**Given text**

We have a API methods to convert decimal to binary, Here I am going to add sample programs for converting decimal to binary using API and well as manual process for understanding.
API Sample :-
--------------
/**
* @author skummitha
*
*/
public class ConvertIntToBinaryExample {
public static void main(String[] args) {
int i = 15;
String strBinaryNumber = Integer.toBinaryString(i);
System.out.println("Convert decimal number to binary number example");
System.out.println("Binary value of " + i + " is " + strBinaryNumber);
}
}
Manual Coding :-
------------------
The program for conversion of decimal to binary depends on the problem specification. It may be given that the decimal number is always positive or it can be both positive and negative. Another thing to consider is the number of bits we are allotted for the binary representation. Finite number of bits in binary cannot represent any arbitrary large decimal number. The program given here assumes that the decimal number that we are given as input is positive. We first explain the procedure for converting a positive decimal number to a binary number and then give the program.
Procedure:-
-------------
First, let us see how humans perform the computation. We start with the given decimal number, and repeatedly divide it by 2 (whole number division where the result will be only the quotient, a whole number) and note down the remainder at every step till we obtain the quotient as 0. The remainders obtained in each step when concatenated together (the last remainder taken as the first digit of the binary number) give the binary form of the decimal number.
Shown below is the repeated division of 14.
The remainders obtained when concatenated together give the binary representation of 14 which is 1110.
Java Program :-
--------------------
The program is given below. The explanation follows it.

**Exercise data**
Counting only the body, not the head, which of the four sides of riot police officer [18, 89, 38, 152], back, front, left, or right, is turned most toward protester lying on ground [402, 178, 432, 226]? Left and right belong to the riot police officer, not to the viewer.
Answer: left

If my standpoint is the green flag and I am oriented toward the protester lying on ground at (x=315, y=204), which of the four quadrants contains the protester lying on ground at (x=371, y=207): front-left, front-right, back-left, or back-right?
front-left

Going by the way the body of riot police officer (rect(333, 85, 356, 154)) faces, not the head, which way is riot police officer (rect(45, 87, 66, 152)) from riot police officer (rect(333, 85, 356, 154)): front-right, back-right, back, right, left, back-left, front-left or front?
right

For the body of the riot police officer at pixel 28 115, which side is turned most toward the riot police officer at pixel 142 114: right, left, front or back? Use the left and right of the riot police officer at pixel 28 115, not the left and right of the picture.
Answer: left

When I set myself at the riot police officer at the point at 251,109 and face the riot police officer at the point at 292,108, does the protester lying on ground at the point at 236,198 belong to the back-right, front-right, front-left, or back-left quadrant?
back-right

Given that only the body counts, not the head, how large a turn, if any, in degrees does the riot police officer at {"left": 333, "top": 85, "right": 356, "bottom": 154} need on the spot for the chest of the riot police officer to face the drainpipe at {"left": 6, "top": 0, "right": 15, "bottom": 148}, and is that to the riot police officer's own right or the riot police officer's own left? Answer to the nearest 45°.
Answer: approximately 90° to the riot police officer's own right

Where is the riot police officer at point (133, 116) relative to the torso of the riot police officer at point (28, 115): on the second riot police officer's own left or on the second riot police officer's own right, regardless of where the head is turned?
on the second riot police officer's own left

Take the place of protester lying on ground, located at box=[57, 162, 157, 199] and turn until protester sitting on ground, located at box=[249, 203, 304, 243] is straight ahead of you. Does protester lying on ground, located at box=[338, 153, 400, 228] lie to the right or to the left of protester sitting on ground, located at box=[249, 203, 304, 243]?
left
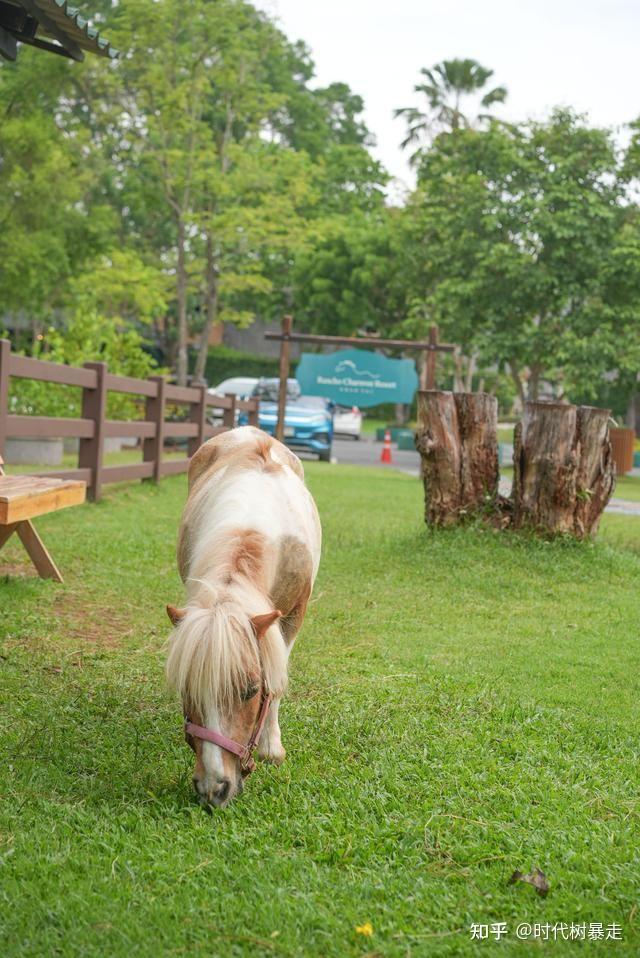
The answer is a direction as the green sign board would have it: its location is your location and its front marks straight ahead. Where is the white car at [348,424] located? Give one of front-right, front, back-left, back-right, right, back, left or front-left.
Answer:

**Required action A**
List every section heading in the decimal-to-binary text that ends with ":-".
**Required action B**
Arrange the part of the records that opens with the line containing "When I set myself" and runs to the end of the records as a JSON list of strings, one string per line, skipping blank lines and leaving out any pictures.
The text and the records have no connection to each other.

**Answer A**
API Sample :-
Manual Coding :-
Procedure:-
Java Program :-

**Answer B**
[
  "When I set myself at the riot police officer at the point at 251,109 and face the riot police officer at the point at 292,108, does the protester lying on ground at the point at 236,198 belong to the back-right, front-right, front-left, or back-left quadrant?",
  "back-right",
  "Given that only the body counts, not the head, how large a turn, if any, in degrees does the riot police officer at {\"left\": 333, \"top\": 85, \"right\": 356, \"bottom\": 154} need on the spot for the chest of the riot police officer to face the drainpipe at {\"left\": 6, \"top\": 0, \"right\": 15, \"bottom\": 148}, and is that to the riot police officer's own right or the riot police officer's own left? Answer to the nearest 45°.",
  "Answer: approximately 90° to the riot police officer's own right",
  "Where is the riot police officer at point (133, 116) relative to the torso of the riot police officer at point (28, 115): on the second riot police officer's own left or on the second riot police officer's own right, regardless of where the head is turned?",
  "on the second riot police officer's own left",
  "Take the place of protester lying on ground, located at box=[57, 162, 157, 199] and turn until protester sitting on ground, located at box=[249, 203, 304, 243] is straight ahead of you. Does protester lying on ground, located at box=[338, 153, 400, 228] lie to the right or to the left of protester sitting on ground, located at box=[249, 203, 304, 243]?",
  "left",
  "The answer is a direction as the green sign board would have it: its location is your location and its front marks straight ahead. Where is the white car at [348,424] located? Give one of front-right, front, back-left, back-right, right, back, left or front-left.",
  "Answer:"
]